PROVIDED DATA: Begin
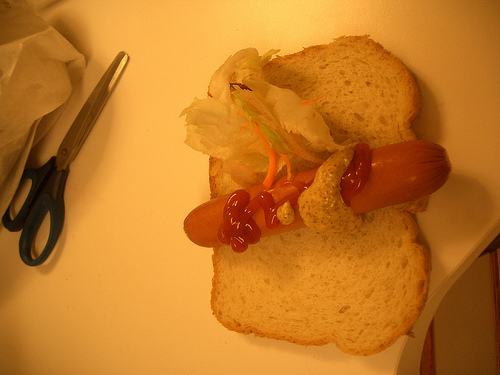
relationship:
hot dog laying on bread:
[183, 136, 450, 253] [207, 45, 432, 359]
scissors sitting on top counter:
[0, 50, 130, 269] [0, 2, 493, 370]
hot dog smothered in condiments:
[183, 136, 450, 253] [191, 145, 383, 249]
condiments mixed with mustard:
[217, 142, 383, 254] [278, 144, 363, 237]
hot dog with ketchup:
[183, 136, 450, 253] [206, 184, 267, 243]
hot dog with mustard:
[183, 136, 450, 253] [286, 154, 357, 248]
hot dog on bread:
[183, 136, 450, 253] [207, 45, 432, 359]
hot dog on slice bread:
[183, 136, 450, 253] [207, 45, 432, 359]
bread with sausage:
[207, 45, 432, 359] [174, 132, 455, 259]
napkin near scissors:
[5, 20, 59, 106] [2, 44, 133, 269]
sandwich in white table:
[175, 37, 443, 370] [2, 1, 498, 373]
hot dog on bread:
[178, 128, 458, 253] [207, 45, 432, 359]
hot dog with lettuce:
[183, 136, 450, 253] [174, 43, 349, 183]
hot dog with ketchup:
[183, 136, 450, 253] [216, 143, 373, 253]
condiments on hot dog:
[217, 142, 383, 254] [183, 136, 450, 253]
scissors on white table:
[2, 44, 133, 269] [2, 1, 498, 373]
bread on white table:
[207, 45, 432, 359] [2, 1, 498, 373]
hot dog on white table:
[183, 136, 450, 253] [2, 1, 498, 373]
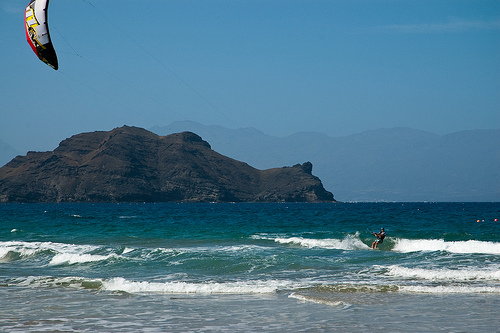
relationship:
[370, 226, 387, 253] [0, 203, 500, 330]
man in water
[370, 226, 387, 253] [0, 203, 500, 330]
man diving in water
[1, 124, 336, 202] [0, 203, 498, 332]
mountain in water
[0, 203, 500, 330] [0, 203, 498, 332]
water in water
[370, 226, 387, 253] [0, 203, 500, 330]
man leaning back over water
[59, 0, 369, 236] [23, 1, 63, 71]
cables of parafoil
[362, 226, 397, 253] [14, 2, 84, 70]
man with parachute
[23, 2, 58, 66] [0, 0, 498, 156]
parafoil in sky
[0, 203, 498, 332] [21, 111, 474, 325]
water coming out to earth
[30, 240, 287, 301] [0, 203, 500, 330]
sea foam on water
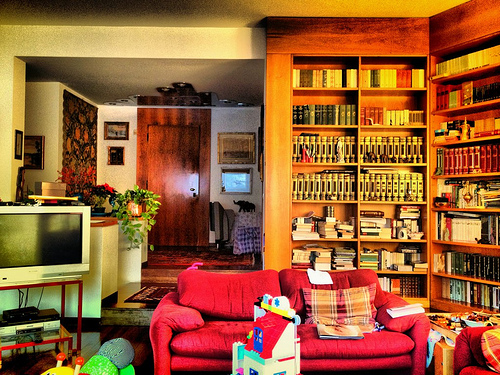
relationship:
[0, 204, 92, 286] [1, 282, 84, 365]
television on stand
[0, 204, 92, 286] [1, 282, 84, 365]
television on top of stand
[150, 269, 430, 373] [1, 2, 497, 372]
sofa in home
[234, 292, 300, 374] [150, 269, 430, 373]
toy in front of sofa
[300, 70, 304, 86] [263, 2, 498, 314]
book inside bookcase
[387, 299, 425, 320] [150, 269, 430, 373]
book on top of sofa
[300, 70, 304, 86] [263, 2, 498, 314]
book on bookcase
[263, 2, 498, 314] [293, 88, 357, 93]
bookcase has shelf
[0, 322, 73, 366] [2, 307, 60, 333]
table has electronics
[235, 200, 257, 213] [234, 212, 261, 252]
elephant on top of tablecloth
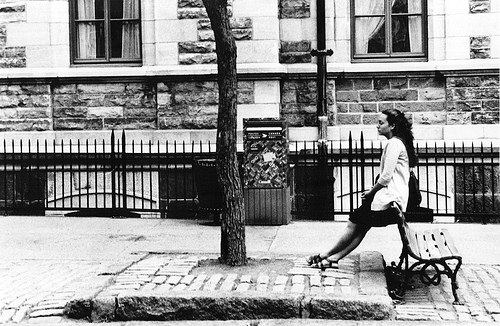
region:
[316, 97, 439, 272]
a lady seate on a bench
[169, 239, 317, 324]
the floor is made of concrete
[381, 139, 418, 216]
sweater is whute incolor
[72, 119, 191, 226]
the fence is made of metals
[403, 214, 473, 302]
the bench is wooden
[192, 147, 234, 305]
tree is beside the bench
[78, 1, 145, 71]
the curtains are open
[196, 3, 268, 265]
it is a tree in center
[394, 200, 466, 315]
it is a chair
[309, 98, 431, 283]
lady standing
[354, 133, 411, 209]
lady wearing white shirt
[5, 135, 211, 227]
it is a side gate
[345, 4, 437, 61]
it is a window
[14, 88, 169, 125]
it is stones in the building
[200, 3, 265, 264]
this is a tree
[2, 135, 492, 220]
this is a gate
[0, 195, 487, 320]
this is a floor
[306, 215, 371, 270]
these are legs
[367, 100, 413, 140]
this is a person`s head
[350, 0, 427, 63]
this is a window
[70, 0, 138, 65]
this is a window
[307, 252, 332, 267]
these are ladies shoes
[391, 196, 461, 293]
this is a sitting bench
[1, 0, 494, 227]
this is a building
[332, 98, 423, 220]
this is a lady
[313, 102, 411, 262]
the lady is motionless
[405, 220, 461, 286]
this is a bench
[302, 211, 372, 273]
these are the legs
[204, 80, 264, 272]
this is a tree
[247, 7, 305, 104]
this is a house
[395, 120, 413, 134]
this is the hair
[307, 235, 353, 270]
the legs are crossed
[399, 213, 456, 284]
the bench is empty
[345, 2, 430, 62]
window on house right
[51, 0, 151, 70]
window on house left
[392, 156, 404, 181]
woman with white shirt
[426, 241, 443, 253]
empty bench behind woman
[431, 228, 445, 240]
brown wood on bench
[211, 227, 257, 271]
bottom of tall tree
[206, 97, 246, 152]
PROVIDED DATA: End
> **EXERCISE BRIEF**
Convert every line of the material above into a Markdown table with the columns "No." and "Entry", numbering the rows and leaving out blank lines. Omit the pictures from the table.

> **RESULT**
| No. | Entry |
|---|---|
| 1 | relationship: |
| 2 | hot dog laying on bread: |
| 3 | [183, 136, 450, 253] [207, 45, 432, 359] |
| 4 | scissors sitting on top counter: |
| 5 | [0, 50, 130, 269] [0, 2, 493, 370] |
| 6 | hot dog smothered in condiments: |
| 7 | [183, 136, 450, 253] [191, 145, 383, 249] |
| 8 | condiments mixed with mustard: |
| 9 | [217, 142, 383, 254] [278, 144, 363, 237] |
| 10 | hot dog with ketchup: |
| 11 | [183, 136, 450, 253] [206, 184, 267, 243] |
| 12 | hot dog with mustard: |
| 13 | [183, 136, 450, 253] [286, 154, 357, 248] |
| 14 | hot dog on bread: |
| 15 | [183, 136, 450, 253] [207, 45, 432, 359] |
| 16 | hot dog on slice bread: |
| 17 | [183, 136, 450, 253] [207, 45, 432, 359] |
| 18 | bread with sausage: |
| 19 | [207, 45, 432, 359] [174, 132, 455, 259] |
| 20 | napkin near scissors: |
| 21 | [5, 20, 59, 106] [2, 44, 133, 269] |
| 22 | sandwich in white table: |
| 23 | [175, 37, 443, 370] [2, 1, 498, 373] |
| 24 | hot dog on bread: |
| 25 | [178, 128, 458, 253] [207, 45, 432, 359] |
| 26 | hot dog with lettuce: |
| 27 | [183, 136, 450, 253] [174, 43, 349, 183] |
| 28 | hot dog with ketchup: |
| 29 | [183, 136, 450, 253] [216, 143, 373, 253] |
| 30 | condiments on hot dog: |
| 31 | [217, 142, 383, 254] [183, 136, 450, 253] |
| 32 | scissors on white table: |
| 33 | [2, 44, 133, 269] [2, 1, 498, 373] |
| 34 | bread on white table: |
| 35 | [207, 45, 432, 359] [2, 1, 498, 373] |
| 36 | hot dog on white table: |
| 37 | [183, 136, 450, 253] [2, 1, 498, 373] |
| 38 | relationship: |
| 39 | [370, 226, 387, 253] [0, 203, 500, 330] |
| 40 | man in water |
| 41 | [370, 226, 387, 253] [0, 203, 500, 330] |
| 42 | man diving in water |
| 43 | [1, 124, 336, 202] [0, 203, 498, 332] |
| 44 | mountain in water |
| 45 | [0, 203, 500, 330] [0, 203, 498, 332] |
| 46 | water in water |
| 47 | [370, 226, 387, 253] [0, 203, 500, 330] |
| 48 | man leaning back over water |
| 49 | [59, 0, 369, 236] [23, 1, 63, 71] |
| 50 | cables of parafoil |
| 51 | [362, 226, 397, 253] [14, 2, 84, 70] |
| 52 | man with parachute |
| 53 | [23, 2, 58, 66] [0, 0, 498, 156] |
| 54 | parafoil in sky |
| 55 | [0, 203, 498, 332] [21, 111, 474, 325] |
| 56 | water coming out to earth |
| 57 | [30, 240, 287, 301] [0, 203, 500, 330] |
| 58 | sea foam on water |
| 59 | relationship: |
| 60 | [0, 204, 92, 286] [1, 282, 84, 365] |
| 61 | television on stand |
| 62 | [0, 204, 92, 286] [1, 282, 84, 365] |
| 63 | television on top of stand |
| 64 | [150, 269, 430, 373] [1, 2, 497, 372] |
| 65 | sofa in home |
| 66 | [234, 292, 300, 374] [150, 269, 430, 373] |
| 67 | toy in front of sofa |
| 68 | [300, 70, 304, 86] [263, 2, 498, 314] |
| 69 | book inside bookcase |
| 70 | [387, 299, 425, 320] [150, 269, 430, 373] |
| 71 | book on top of sofa |
| 72 | [300, 70, 304, 86] [263, 2, 498, 314] |
| 73 | book on bookcase |
| 74 | [263, 2, 498, 314] [293, 88, 357, 93] |
| 75 | bookcase has shelf |
| 76 | [0, 322, 73, 366] [2, 307, 60, 333] |
| 77 | table has electronics |
| 78 | [235, 200, 257, 213] [234, 212, 261, 252] |
| 79 | elephant on top of tablecloth |
| 80 | region: |
| 81 | [316, 97, 439, 272] |
| 82 | a lady seate on a bench |
| 83 | [169, 239, 317, 324] |
| 84 | the floor is made of concrete |
| 85 | [381, 139, 418, 216] |
| 86 | sweater is whute incolor |
| 87 | [72, 119, 191, 226] |
| 88 | the fence is made of metals |
| 89 | [403, 214, 473, 302] |
| 90 | the bench is wooden |
| 91 | [192, 147, 234, 305] |
| 92 | tree is beside the bench |
| 93 | [78, 1, 145, 71] |
| 94 | the curtains are open |
| 95 | [196, 3, 268, 265] |
| 96 | it is a tree in center |
| 97 | [394, 200, 466, 315] |
| 98 | it is a chair |
| 99 | [309, 98, 431, 283] |
| 100 | lady standing |
| 101 | [354, 133, 411, 209] |
| 102 | lady wearing white shirt |
| 103 | [5, 135, 211, 227] |
| 104 | it is a side gate |
| 105 | [345, 4, 437, 61] |
| 106 | it is a window |
| 107 | [14, 88, 169, 125] |
| 108 | it is stones in the building |
| 109 | [200, 3, 265, 264] |
| 110 | this is a tree |
| 111 | [2, 135, 492, 220] |
| 112 | this is a gate |
| 113 | [0, 195, 487, 320] |
| 114 | this is a floor |
| 115 | [306, 215, 371, 270] |
| 116 | these are legs |
| 117 | [367, 100, 413, 140] |
| 118 | this is a person`s head |
| 119 | [350, 0, 427, 63] |
| 120 | this is a window |
| 121 | [70, 0, 138, 65] |
| 122 | this is a window |
| 123 | [307, 252, 332, 267] |
| 124 | these are ladies shoes |
| 125 | [391, 196, 461, 293] |
| 126 | this is a sitting bench |
| 127 | [1, 0, 494, 227] |
| 128 | this is a building |
| 129 | [332, 98, 423, 220] |
| 130 | this is a lady |
| 131 | [313, 102, 411, 262] |
| 132 | the lady is motionless |
| 133 | [405, 220, 461, 286] |
| 134 | this is a bench |
| 135 | [302, 211, 372, 273] |
| 136 | these are the legs |
| 137 | [204, 80, 264, 272] |
| 138 | this is a tree |
| 139 | [247, 7, 305, 104] |
| 140 | this is a house |
| 141 | [395, 120, 413, 134] |
| 142 | this is the hair |
| 143 | [307, 235, 353, 270] |
| 144 | the legs are crossed |
| 145 | [399, 213, 456, 284] |
| 146 | the bench is empty |
| 147 | [345, 2, 430, 62] |
| 148 | window on house right |
| 149 | [51, 0, 151, 70] |
| 150 | window on house left |
| 151 | [392, 156, 404, 181] |
| 152 | woman with white shirt |
| 153 | [426, 241, 443, 253] |
| 154 | empty bench behind woman |
| 155 | [431, 228, 445, 240] |
| 156 | brown wood on bench |
| 157 | [211, 227, 257, 271] |
| 158 | bottom of tall tree |
| 159 | [206, 97, 246, 152] |